Kejadian ini, menurut mereka, menunjukkan pentingnya menjaga agar TNI tetap bersih dari praktik politik praktis.
Reaksi Partai NasDem dan Potensi Implikasi Politik
Ahmad Sahroni, Bendahara Umum Partai NasDem, menyatakan bahwa pembatalan mutasi Letjen Kunto, putra Wakil Presiden RI ke-6 Try Sutrisno, harus menjadi pelajaran berharga. TNI, tegasnya, seharusnya menghindari hal serupa di masa mendatang.
Sahroni menekankan agar TNI selalu menjaga netralitasnya dan tidak terlibat dalam politik praktis. Mutasi yang cepat dibatalkan berpotensi menimbulkan persepsi negatif terkait kepentingan politik.
Meskipun demikian, Sahroni meyakini bahwa insiden ini murni kesalahan administrasi internal TNI, bukan terkait politik.
Kronologi Mutasi dan Pembatalannya
Awalnya, Panglima TNI Jenderal Agus Subiyanto mengumumkan rotasi 237 perwira tinggi (Pati) TNI, termasuk Letjen Kunto yang dimutasi ke jabatan Staf Khusus KSAD. Posisi Pangkogabwilhan I akan diisi Laksda Hersan, mantan ajudan Presiden Jokowi.
Keputusan mutasi tersebut tertuang dalam Surat Keputusan Panglima TNI Nomor Kep/554/IV/2025 tertanggal 29 April 2025. Laksda Hersan sebelumnya menjabat Pangkoarmada III.
Kapuspen TNI Mayjen TNI Kristomei Sianturi menjelaskan mutasi sebagai bagian dari pembinaan personel dan kebutuhan organisasi dalam menghadapi tantangan tugas yang berkembang.
Namun, tiga hari kemudian, Panglima TNI merevisi keputusannya. Surat Keputusan Panglima TNI Nomor Kep/554A/IV/2025 tertanggal 30 April 2025 membatalkan mutasi Letjen Kunto dan mengembalikannya ke jabatan Pangkogabwilhan I.
Penjelasan Pihak TNI dan Implikasi Ke Depan
Brigjen Kristomei Sianturi menjelaskan pembatalan mutasi tersebut karena adanya rangkaian perwira tinggi yang terkait dengan Letjen Kunto dan belum bisa dimutasi pada saat itu.
Ia menekankan bahwa mekanisme mutasi melibatkan sejumlah perwira tinggi yang harus bergerak bersamaan. Karena keterbatasan waktu dan beberapa kendala, mutasi tersebut akhirnya dibatalkan.

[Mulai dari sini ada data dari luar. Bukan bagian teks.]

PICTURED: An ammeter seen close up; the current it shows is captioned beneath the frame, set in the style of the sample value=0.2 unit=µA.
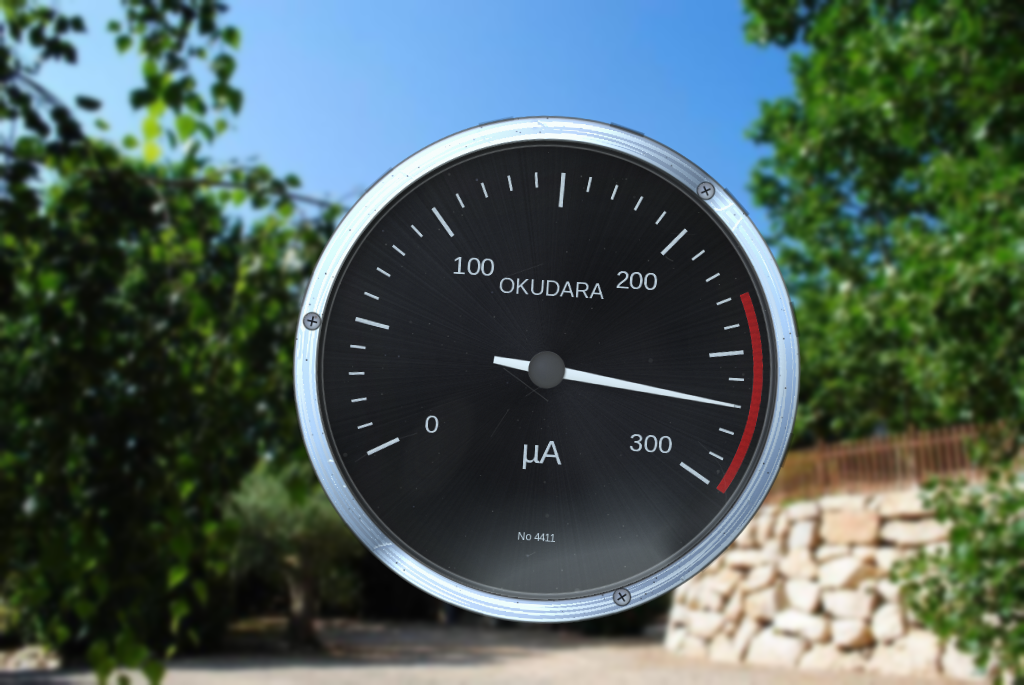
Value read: value=270 unit=µA
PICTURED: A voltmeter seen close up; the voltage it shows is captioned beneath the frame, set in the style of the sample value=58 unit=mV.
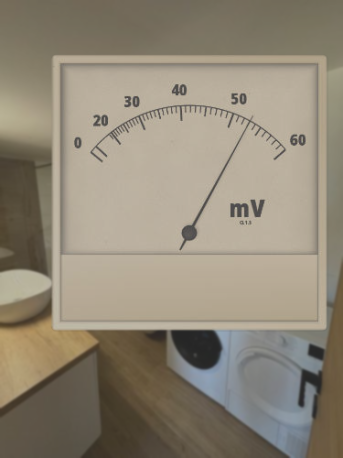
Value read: value=53 unit=mV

Kristomei menambahkan bahwa majelis biasanya bersidang untuk 3 bulan ke depan, dan informasi lebih lanjut akan disampaikan menjelang sidang mutasi berikutnya.
Peristiwa ini menyoroti pentingnya transparansi dan manajemen internal yang baik dalam tubuh TNI. Semoga kejadian ini menjadi pelajaran berharga untuk menghindari kesalahpahaman dan menjaga citra positif TNI di mata masyarakat.